What the exercise asks: In two sentences, what does the EUROMOD text say?

Text section:
□ □ □ □ □

It is also important to ensure consistency with other exercises. It helps when the assumptions and some of the main variables in the models are consistent with other relevant exercises. This can be ensured by applying the same assumptions, constraining variables to follow pre-determined values, and comparing results. This would make the model results more relevant in the ongoing policy debate, and prevent discussions on the plausibility of underlying assumptions.

EUROMOD may be complemented by add-ons or extensions which enable a more comprehensive assessment of the impact of reforms (see Box 6). 43 For example the labour market adjustment (LMA) tool proved to be convenient for modelling employment losses as a result of lockdown policies during the COVID-19 pandemic 44 . This allowed the assessment of the impact of emergency policy responses in terms of wage subsidy schemes and emergency unemployment supports.

Box 6: EUROMOD extensions

Indirect Tax Tool (ITT)

This extension of EUROMOD uses EU-SILC data matched with HBS data. In collaboration with the University of KU Leuven, the University of Essex and Praxis Centre for Policy Studies, the JRC has expanded EUROMOD to account for the simulation of indirect taxes in all Member States. During 2022 this tool is being tested with the objective of incorporating it to the public version of EUROMOD distributed by the JRC in the future.

This new tool allows to simulate tax reforms at a highly disaggregated level of consumption (in most cases at the commodity level, e.g. "rice"). Also it does not rely on a EUROMOD plug–in, but on a specific policy module. The full integration aims at increasing the model’s transparency and ease of use and no additional knowledge is required to run a policy simulation including an indirect tax reform. For tax reform simulations, three behavioural assumptions are allowed: constant income shares of consumption, constant expenditure shares and constant quantities, which correspond to different price and income elasticities.

European Wealth data InteGration in EUROMOD (EWIGE)

It is an alternative version of EUROMOD that uses input data based on the Household Finance and Consumption Survey (HFCS) data, allowing to simulate wealth-related taxes. Indeed, analytical tools are still underdeveloped when it comes to empirical analyses of different types of wealth-related taxes and policies. Distributional analysis of income and wealth requires information on disposable income and wealth. Integrating the HFCS data in EUROMOD makes it possible to assess the effect of different current and hypothetical wealth taxes and policies on the distribution of income and wealth. 45

JRC's EUROLAB labour supply-demand model

It is an EU labour supply-demand microsimulation model built on EUROMOD and based on the modelling of discrete choice labour supply through a Random Utility Maximization approach. It estimates a set of structural parameters of the utility function and applies them to estimate labour supply behaviour. The main contributions of EUROLAB are the assessment of: 1) labour supply elasticities, 2) changes in the labour participation rate and working hours, and 3) changes in labour supply when labour demand is taken into account. Other individual or household decisions can be factored in. Currently it appears that most Member States use their microsimulation models as such for DIA and in particular do not link a macro-model to their micro-model. When a Member State uses a macro-model (not necessarily for DIA), it is often used separately from the micro model although some Member States take into account macro-economic forecasts in (some of their) microsimulations (BE, DK, FR, HU, PL).

□ □ □ □ □

Dataset items
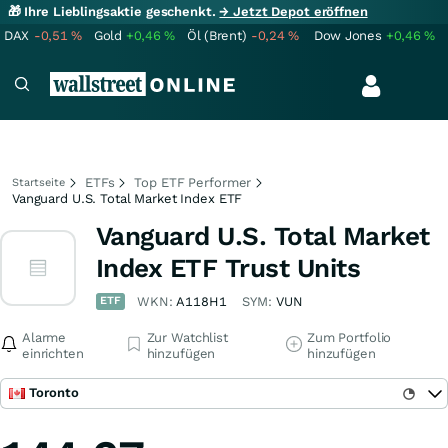
🎁 Ihre Lieblingsaktie geschenkt.
→ Jetzt Depot eröffnen
DAX
-0,51
%
Gold
+0,46
%
Öl (Brent)
-0,24
%
Dow Jones
+0,46
%
ETFs
Top ETF Performer
Startseite
Vanguard U.S. Total Market Index ETF
Vanguard U.S. Total Market
Index ETF Trust Units
ETF
WKN:
A118H1
SYM:
VUN
Alarme
Zur Watchlist
Zum Portfolio
einrichten
hinzufügen
hinzufügen
Toronto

□ □ □ □ □

Output: EUROMOD can be complemented by add-ons or extensions that allow a more comprehensive assessment of the impact of reforms, such as the LMA tool used to model employment losses from COVID-19 lockdown policies. The extensions described are the Indirect Tax Tool for simulating indirect taxes, EWIGE, which uses HFCS data to simulate wealth-related taxes, and the EUROLAB model for estimating labor supply behavior.